▶ GIVEN PASSAGE:
┄┄┄┄┄┄┄┄┄┄┄┄┄┄┄┄┄┄┄┄

Shane Warne's return from the sporting wilderness has reignited the debate about drugs-testing in cricket

Wisden Cricinfo staff
09-Feb-2004
Shane Warne's return from the sporting wilderness has reignited the debate about drugs-testing in cricket. Although Australia's federal government is a strong supporter of the controversial World Anti-Doping Agency drug code, several of the country's cricketers are opposed to its adoption, and are preparing to speak out against it.
According to a report in Australia's Courier-Mail newspaper, Tim May, the joint chief executive of the Federation of International Cricketers Association and the Australian Cricketers Association, is expected to put the cricketers' case to the ICC at a meeting in Bangladesh this week. "Along with most, if not all, professional team sports," said May, "we have concerns about the application of WADA to our sport."
Not only is WADA's list of banned drugs considered too broad, but it is considered more applicable to individual events such as the Olympics, where success and failure is judged purely in terms of seconds or centimetres, and not by extraneous factors such as hand-eye co-ordination, or in Warne's case, the ability to spin the ball prodigious amounts.
Cricket's officials would prefer the code to be more sport-specific. With a degree of flexibility, it would be possible to draw up a banned list for different sports, rather than imposing a blanket ban on any athletic who transgresses in any way. Under the current rules, a player cannot be exonerated even they prove exceptional circumstances. WADA's code also includes a ban on recreational drugs, which do not enhance performance, leading to fears that players might have their drinks spiked by team-mates and opponents.
Rod Kemp, the Australian Sports Minister, is on the board of WADA and was instrumental in its rise to prominence over the past two years. But even Kemp was unable to influence Cricket Australia last year, when they handed down a one-year ban for Warne's use of a banned diuretic. It was a ruling that contravened their own drug code, which advocates a minimum sentence of two years, and the decision provoked scorn from WADA's president, Dick Pound. Such tensions are likely to flare if the cricketers push this issue any further.

┄┄┄┄┄┄┄┄┄┄┄┄┄┄┄┄┄┄┄┄

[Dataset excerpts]
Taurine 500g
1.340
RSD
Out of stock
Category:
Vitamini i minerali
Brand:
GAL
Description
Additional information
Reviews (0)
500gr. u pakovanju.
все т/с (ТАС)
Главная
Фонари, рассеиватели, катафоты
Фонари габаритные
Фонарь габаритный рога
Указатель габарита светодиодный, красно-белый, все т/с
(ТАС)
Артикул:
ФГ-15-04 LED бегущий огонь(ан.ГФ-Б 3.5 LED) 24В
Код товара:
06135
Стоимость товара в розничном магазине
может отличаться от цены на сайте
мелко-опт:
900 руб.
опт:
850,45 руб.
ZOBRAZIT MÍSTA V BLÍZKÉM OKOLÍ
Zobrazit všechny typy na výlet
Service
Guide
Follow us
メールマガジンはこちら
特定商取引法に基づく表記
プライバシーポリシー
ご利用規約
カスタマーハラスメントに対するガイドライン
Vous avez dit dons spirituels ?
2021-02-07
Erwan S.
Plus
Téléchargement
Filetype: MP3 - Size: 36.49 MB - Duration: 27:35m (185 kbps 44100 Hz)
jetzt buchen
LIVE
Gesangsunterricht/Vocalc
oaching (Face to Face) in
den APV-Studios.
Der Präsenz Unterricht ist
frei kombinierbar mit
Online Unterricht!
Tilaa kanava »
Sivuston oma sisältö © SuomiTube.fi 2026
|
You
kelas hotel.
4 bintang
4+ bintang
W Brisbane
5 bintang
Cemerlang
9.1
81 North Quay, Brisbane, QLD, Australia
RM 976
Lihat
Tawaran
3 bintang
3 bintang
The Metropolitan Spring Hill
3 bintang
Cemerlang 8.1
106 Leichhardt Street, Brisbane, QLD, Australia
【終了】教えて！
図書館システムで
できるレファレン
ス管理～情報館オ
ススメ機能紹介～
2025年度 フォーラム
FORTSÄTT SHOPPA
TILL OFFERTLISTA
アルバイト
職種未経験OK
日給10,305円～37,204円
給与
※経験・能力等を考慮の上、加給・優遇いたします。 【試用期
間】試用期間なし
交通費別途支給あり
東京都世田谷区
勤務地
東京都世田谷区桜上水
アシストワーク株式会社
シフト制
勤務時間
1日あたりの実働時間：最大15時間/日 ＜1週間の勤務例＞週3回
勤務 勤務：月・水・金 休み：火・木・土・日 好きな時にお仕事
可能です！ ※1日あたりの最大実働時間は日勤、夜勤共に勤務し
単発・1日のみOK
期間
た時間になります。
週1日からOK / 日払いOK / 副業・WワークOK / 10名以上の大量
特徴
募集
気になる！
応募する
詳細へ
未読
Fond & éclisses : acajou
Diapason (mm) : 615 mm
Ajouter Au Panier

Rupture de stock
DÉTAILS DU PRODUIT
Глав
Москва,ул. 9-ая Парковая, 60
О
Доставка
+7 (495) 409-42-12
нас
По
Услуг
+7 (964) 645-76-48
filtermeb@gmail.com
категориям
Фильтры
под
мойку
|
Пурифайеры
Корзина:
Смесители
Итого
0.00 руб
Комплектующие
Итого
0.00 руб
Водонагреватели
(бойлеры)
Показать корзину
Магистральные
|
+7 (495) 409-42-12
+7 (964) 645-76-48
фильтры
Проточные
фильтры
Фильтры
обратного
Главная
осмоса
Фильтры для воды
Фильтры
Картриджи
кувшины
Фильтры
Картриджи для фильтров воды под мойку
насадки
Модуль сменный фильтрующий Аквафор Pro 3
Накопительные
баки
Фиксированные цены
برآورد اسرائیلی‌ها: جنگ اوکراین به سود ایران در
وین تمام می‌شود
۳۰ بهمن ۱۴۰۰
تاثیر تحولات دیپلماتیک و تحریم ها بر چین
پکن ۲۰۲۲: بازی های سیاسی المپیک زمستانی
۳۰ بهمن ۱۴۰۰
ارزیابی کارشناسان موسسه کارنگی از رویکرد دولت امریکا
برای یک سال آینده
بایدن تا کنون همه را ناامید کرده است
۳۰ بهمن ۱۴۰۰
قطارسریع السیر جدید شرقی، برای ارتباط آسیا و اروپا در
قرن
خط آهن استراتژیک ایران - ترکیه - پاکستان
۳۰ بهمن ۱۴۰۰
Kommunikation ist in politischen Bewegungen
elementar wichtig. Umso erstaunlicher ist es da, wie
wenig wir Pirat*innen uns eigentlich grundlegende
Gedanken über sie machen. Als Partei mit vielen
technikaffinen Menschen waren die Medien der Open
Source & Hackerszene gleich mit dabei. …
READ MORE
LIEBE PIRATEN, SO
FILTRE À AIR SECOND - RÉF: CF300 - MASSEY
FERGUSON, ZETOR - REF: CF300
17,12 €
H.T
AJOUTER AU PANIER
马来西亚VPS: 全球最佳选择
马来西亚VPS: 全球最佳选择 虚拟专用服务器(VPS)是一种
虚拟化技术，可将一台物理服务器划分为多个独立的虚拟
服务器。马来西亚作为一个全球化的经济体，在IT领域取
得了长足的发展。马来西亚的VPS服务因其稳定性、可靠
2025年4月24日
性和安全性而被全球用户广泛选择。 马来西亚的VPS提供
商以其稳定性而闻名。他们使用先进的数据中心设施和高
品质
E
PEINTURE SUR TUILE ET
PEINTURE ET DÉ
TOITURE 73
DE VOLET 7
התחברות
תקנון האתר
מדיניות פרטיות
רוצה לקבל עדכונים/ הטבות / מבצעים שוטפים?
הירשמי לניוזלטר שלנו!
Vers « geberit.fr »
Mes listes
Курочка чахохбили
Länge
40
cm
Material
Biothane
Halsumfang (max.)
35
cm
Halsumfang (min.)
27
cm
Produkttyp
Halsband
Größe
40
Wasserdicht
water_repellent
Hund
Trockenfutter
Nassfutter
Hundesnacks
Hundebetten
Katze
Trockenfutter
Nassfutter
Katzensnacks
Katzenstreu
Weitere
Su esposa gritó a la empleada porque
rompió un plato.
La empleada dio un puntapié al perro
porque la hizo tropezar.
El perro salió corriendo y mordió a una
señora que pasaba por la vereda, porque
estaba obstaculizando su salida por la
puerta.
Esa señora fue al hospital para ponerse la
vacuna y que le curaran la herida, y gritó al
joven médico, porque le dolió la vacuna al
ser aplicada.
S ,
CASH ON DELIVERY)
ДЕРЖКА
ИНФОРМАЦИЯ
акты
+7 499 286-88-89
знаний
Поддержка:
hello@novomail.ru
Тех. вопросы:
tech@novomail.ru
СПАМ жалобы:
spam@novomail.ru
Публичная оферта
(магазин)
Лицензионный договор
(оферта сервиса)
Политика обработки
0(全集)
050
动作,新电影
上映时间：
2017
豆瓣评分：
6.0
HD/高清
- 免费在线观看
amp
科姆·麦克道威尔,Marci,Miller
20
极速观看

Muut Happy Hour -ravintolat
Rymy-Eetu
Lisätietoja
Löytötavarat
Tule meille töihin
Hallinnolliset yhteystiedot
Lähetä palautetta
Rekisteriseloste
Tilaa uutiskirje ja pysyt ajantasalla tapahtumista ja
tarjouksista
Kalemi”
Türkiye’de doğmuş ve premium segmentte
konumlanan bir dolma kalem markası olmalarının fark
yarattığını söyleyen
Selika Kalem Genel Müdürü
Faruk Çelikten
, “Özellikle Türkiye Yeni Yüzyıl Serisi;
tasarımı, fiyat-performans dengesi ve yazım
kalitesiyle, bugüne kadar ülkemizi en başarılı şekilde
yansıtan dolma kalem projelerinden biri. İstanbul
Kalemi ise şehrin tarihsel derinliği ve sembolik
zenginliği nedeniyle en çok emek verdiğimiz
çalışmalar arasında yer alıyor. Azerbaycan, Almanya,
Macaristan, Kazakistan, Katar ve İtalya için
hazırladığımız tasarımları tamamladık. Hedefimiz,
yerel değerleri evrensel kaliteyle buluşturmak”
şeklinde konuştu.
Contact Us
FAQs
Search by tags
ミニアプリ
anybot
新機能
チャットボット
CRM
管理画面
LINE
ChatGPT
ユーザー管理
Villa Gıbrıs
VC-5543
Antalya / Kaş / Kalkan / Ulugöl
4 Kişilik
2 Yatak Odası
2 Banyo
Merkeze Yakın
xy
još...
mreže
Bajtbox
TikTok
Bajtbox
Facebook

┄┄┄┄┄┄┄┄┄┄┄┄┄┄┄┄┄┄┄┄

▶ ACTIONS TO TAKE:
1 > Using the cricket drugs article, answer these questions:
(a) In which country is the ICC meeting being held this week?
(b) How long was the ban that Cricket Australia gave Warne?
(c) Who is WADA's president?
2 > Decide whether each statement agrees with the cricket drugs article. Answer yes or no, and back up each answer with the deciding words from the article.
(a) Australia's federal government opposes the WADA drug code.
(b) Rod Kemp sits on the board of WADA.
(c) Cricket Australia's own drug code calls for a minimum sentence of two years.
3 > Translate this sentence from the cricket drugs article into Spanish: "Cricket's officials would prefer the code to be more sport-specific."

▶ RESPONSES TO THE EXERCISE:
1 >
(a) Bangladesh
(b) One year
(c) Dick Pound

2 >
(a) No. "Australia's federal government is a strong supporter of the controversial World Anti-Doping Agency drug code"
(b) Yes. "Rod Kemp, the Australian Sports Minister, is on the board of WADA"
(c) Yes. "which advocates a minimum sentence of two years"

3 > Los dirigentes del críquet preferirían que el código fuera más específico para cada deporte.